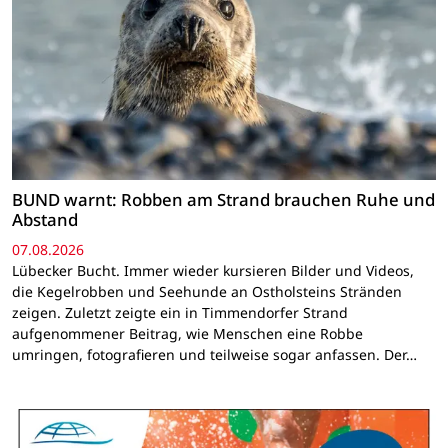
BUND warnt: Robben am Strand brauchen Ruhe und
Abstand
07.08.2026
Lübecker Bucht. Immer wieder kursieren Bilder und Videos,
die Kegelrobben und Seehunde an Ostholsteins Stränden
zeigen. Zuletzt zeigte ein in Timmendorfer Strand
aufgenommener Beitrag, wie Menschen eine Robbe
umringen, fotografieren und teilweise sogar anfassen. Der…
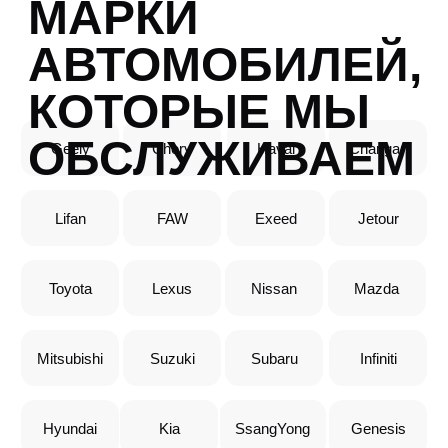
Hyundai
Kia
SsangYong
Genesis
Запросить расчёт
ремонта рулевой рейки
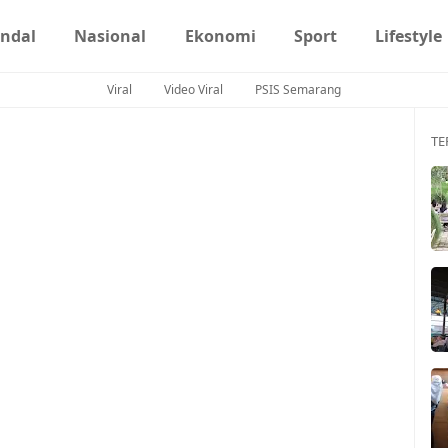
ndal
Nasional
Ekonomi
Sport
Lifestyle
Viral
Video Viral
PSIS Semarang
TE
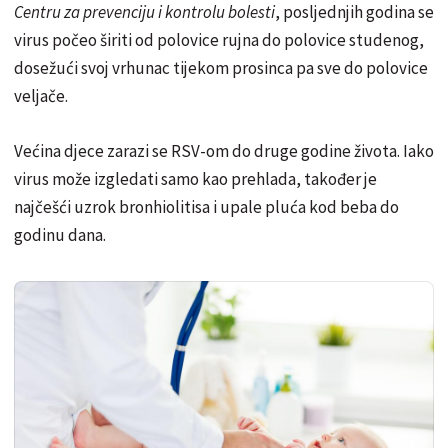
Centru za prevenciju i kontrolu bolesti
, posljednjih godina se
virus počeo širiti od polovice rujna do polovice studenog,
dosežući svoj vrhunac tijekom prosinca pa sve do polovice
veljače.
Većina djece zarazi se RSV-om do druge godine života. Iako
virus može izgledati samo kao prehlada, također je
najčešći uzrok bronhiolitisa i upale pluća kod beba do
godinu dana.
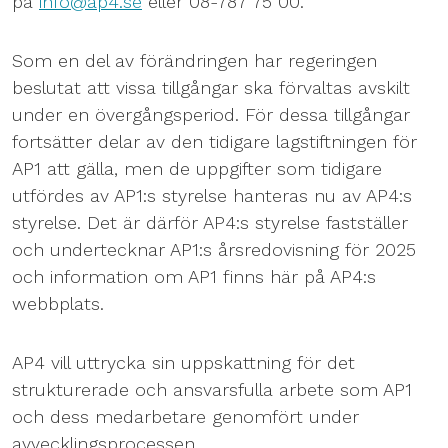
på
info@ap4.se
eller 08-787 75 00.
Som en del av förändringen har regeringen
beslutat att vissa tillgångar ska förvaltas avskilt
under en övergångsperiod. För dessa tillgångar
fortsätter delar av den tidigare lagstiftningen för
AP1 att gälla, men de uppgifter som tidigare
utfördes av AP1:s styrelse hanteras nu av AP4:s
styrelse. Det är därför AP4:s styrelse fastställer
och undertecknar AP1:s årsredovisning för 2025
och information om AP1 finns här på AP4:s
webbplats.
AP4 vill uttrycka sin uppskattning för det
strukturerade och ansvarsfulla arbete som AP1
och dess medarbetare genomfört under
avvecklingsprocessen.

Task directions » Only the lines from the line with "PSIS Semarang" through the final line of the material belong in the answer, copied exactly and without pictures.

Expected answer »
PSIS Semarang
TE
Centru za prevenciju i kontrolu bolesti
, posljednjih godina se
virus počeo širiti od polovice rujna do polovice studenog,
dosežući svoj vrhunac tijekom prosinca pa sve do polovice
veljače.
Većina djece zarazi se RSV-om do druge godine života. Iako
virus može izgledati samo kao prehlada, također je
najčešći uzrok bronhiolitisa i upale pluća kod beba do
godinu dana.
på
info@ap4.se
eller 08-787 75 00.
Som en del av förändringen har regeringen
beslutat att vissa tillgångar ska förvaltas avskilt
under en övergångsperiod. För dessa tillgångar
fortsätter delar av den tidigare lagstiftningen för
AP1 att gälla, men de uppgifter som tidigare
utfördes av AP1:s styrelse hanteras nu av AP4:s
styrelse. Det är därför AP4:s styrelse fastställer
och undertecknar AP1:s årsredovisning för 2025
och information om AP1 finns här på AP4:s
webbplats.
AP4 vill uttrycka sin uppskattning för det
strukturerade och ansvarsfulla arbete som AP1
och dess medarbetare genomfört under
avvecklingsprocessen.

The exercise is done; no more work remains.